═════ TASK INPUT ═════
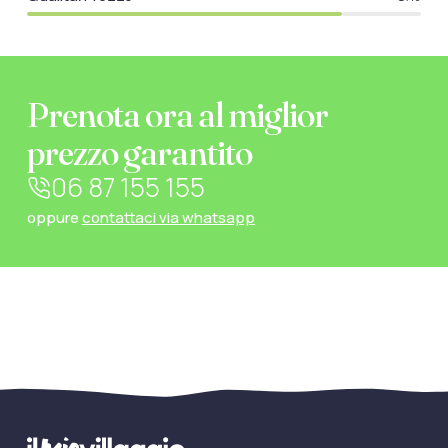
Prenota ora al miglior
prezzo garantito
06 87 155 155
oppure
contattaci via whatsapp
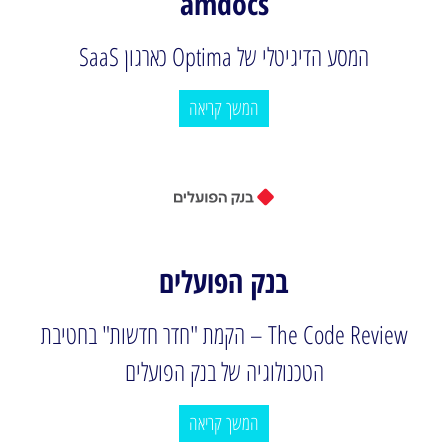
amdocs​
המסע הדיגיטלי של Optima כארגון SaaS
המשך קריאה
בנק הפועלים
The Code Review – הקמת "חדר חדשות" בחטיבת
הטכנולוגיה של בנק הפועלים
המשך קריאה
═════
● **TRY IT**:
Would you copy every entry exactly as it stands, leaving out the pictures?

● **REPLY TO THE EXERCISE**:
Prenota ora al miglior
prezzo garantito
06 87 155 155
oppure
contattaci via whatsapp
amdocs​
המסע הדיגיטלי של Optima כארגון SaaS
המשך קריאה
בנק הפועלים
The Code Review – הקמת "חדר חדשות" בחטיבת
הטכנולוגיה של בנק הפועלים
המשך קריאה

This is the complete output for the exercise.